The Rollercoaster Weekend Update

So before I get to the links, some one-line reviews:

SNAKES ON A PLANE: So, so gloriously stoopid. I almost wished I’d seen it with a packed house…but then again, it worked in a smaller crowd, too.

Coney Island: Absolutely fantastic, no bullshit kind of place. What more can you ask for?

And since various people are reporting on their Bouchercon panel selections (the full grid will be out soon) I will be moderating a panel entitled REVIEWER ETHICS on Friday, September 29 at 2:30. Joining me for this discussion will be Oline Cogdill, Larry Gandle, Jennifer Jordan and Sarah Byrne. Even if no one shows up, this is still a panel I’m very excited about moderating.


NYTBR: Rachel Donadio shines a light on the rampant goings-on at writer colonies; Poppy Z. Brite’s marvelous SOUL KITCHEN gets its due from Field Maloney; and Dave Itzkoff looks at Alice Sheldon’s writerly mask as the famed SF author James Tiptree.

WaPo Book World: Deborah Tannen examines a controversial new book about the female brain; Joe Heim reviews two new Elvis biographies just after the 29th anniversary of his death; Lolly Winston corners the market on heart-warming, low key novels with HAPPINESS SOLD SEPARATELY; and Richard Lipez reviews new mysteries by John Case, Andrea Camilleri, Carlo Lucarelli, Poppy Z. Brite and Andrew Vachss.

G&M: Margaret Cannon’s crime column reviews the latest by Laura Lippman, Nora Roberts, Ron Base, Robert B. Parker, Al McLachlan, Chris Knopf and Stephen Coonts; Robert Calderisi reports on the International AIDS conference and reviews related books; and Todd Babiak tries to give Edmonton a good name (though in that particular city war, I’m firmly on the Calgary side.)

Guardian Review: Jane Stevenson pays tribute to one of the genre’s classic writers, Margery Allingham; Chris Petit enjoys David Peace’s novelised life of Leeds football manager Brian Clough; and Maya Jaggi gives yet more reasons to read Chimamanda Adichie’s new novel (could someone please get me a copy???)

Observer: Maggie O’Farrell loves her Edinburgh Book Festival, but also wishes for a more normal state of city mind; Claire Messud reveals how she managed to write after 911 – and get on the Booker Prize longlist; Emily Stokes isn’t that thrilled with Stella Rimington’s new spy novel, but Adam Mars-Jones considers Vikram Chandra’s much-hyped thriller SACRED GAMES to be time well spent.

The Times: Chimamanda Ngozi Adichie gives the real-life impetus for her second novel, HALF OF A YELLOW SUN; Mark Hodkinson has some quibbles with David Peace’s portrayal of realized events in fiction; Peter Kemp finds C.J. Sansom’s newest historical mystery impossible to put down; and Marcel Berlins reviews new crime offerings from Karin Slaughter, reissued ones from Sojwal & Wahloo, and anthologized ones in LONDON NOIR.

The Scotsman: David Robinson talks to David Peace about “the best football novel ever” in the reviewer’s estimation; Robinson also wonders about internet marketing in the face of Chris Anderson’s recent talk at the Edinburgh Book Festival; John Sutherland wonders if the best books made the Booker longlist; and Michel Houellebecq loves Scotland, but isn’t so wild about theater.   
The Rest**:

It’s Sisters in Crime’s 20th Anniversary!

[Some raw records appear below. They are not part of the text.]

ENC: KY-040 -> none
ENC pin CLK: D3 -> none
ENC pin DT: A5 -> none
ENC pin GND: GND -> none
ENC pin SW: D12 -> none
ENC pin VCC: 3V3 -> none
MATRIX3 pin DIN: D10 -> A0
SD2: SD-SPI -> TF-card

And the Christian Science Monitor talks to various folk, including outgoing president Libby Fischer Hellmann, about women in mystery, what’s changed and what’s still to be changed.

In more “state of crime fiction” news, the Melbourne Age has a great piece looking at the best of Australia’s genre offerings as the Ned Kelly award nominations are announced.

Oline Cogdill has many good things to say about Karin Slaughter’s TRIPTYCH and Jeff Abbott’s FEAR.

Dick Adler reviews the latest crime novels by Olen Steinhauer, Jacqueline Winspear, Stuart MacBride, Louise Welsh, as well as the LONDON NOIR & DAMN NEAR DEAD anthologies.

Something missed from last week’s update: Keith Raffel chats with the Silicon Valley Business Central about his debut novel, DOT DEAD.

Reed University catches up with alumnus Alafair Burke on teaching law, moving to New York City and her Samantha Kincaid novels.

Regis Behe talks to Tom Franklin about his long-awaited new novel, the wonderfully profane historical SMONK.

James Sallis implores readers not to forget about writers of decades past, and uses three examples of forgotten writers to illustrate the point.

The Independent talks to Chimamanda Ngozi Adichie about HALF OF A YELLOW SUN, writing about Nigeria and her next project: studying at Yale.